447 U.S. at 435, 100 S.Ct. 2271 (internal citations omitted)
The actions Evac complains of fall squarely within this doctrine
and, thus, Evac cannot maintain a Commerce Clause claim. Because
Evac's Commerce Clause claim is not cognizable, it would be
futile for this Court to grant Evac leave to amend its Complaint.

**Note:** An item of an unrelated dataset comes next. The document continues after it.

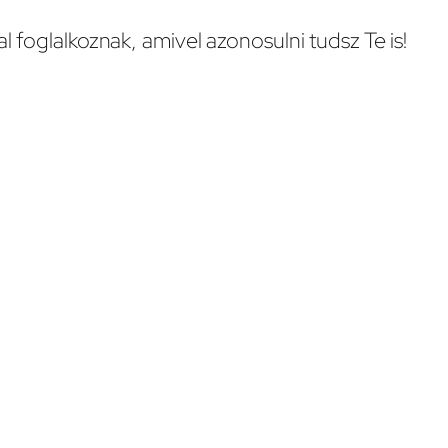
l foglalkoznak, amivel azonosulni tudsz Te is!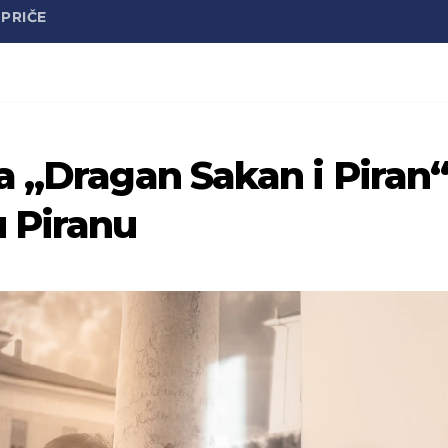
PRIČE
a „Dragan Sakan i Piran
 Piranu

Accordingly, Evac's motion for leave to amend pursuant to FED. R.
CIV. P. 15(a) is denied.
Defendants McMahon and Pataki's motion to dismiss is GRANTED in
part and DENIED in part. Defendants' motion to dismiss Evac's due
process, takings, and FAA claims is GRANTED. Defendants' motion
to dismiss Evac's claim under the Donnelly Act is DENIED. The
Court lacks subject matter jurisdiction over Evac's claims under
the Sherman and Clayton Acts and, thus, these claims are
DISMISSED against both the moving and non-moving Defendants.
Plaintiff Evac's cross-motion to amend is DENIED in its entirety.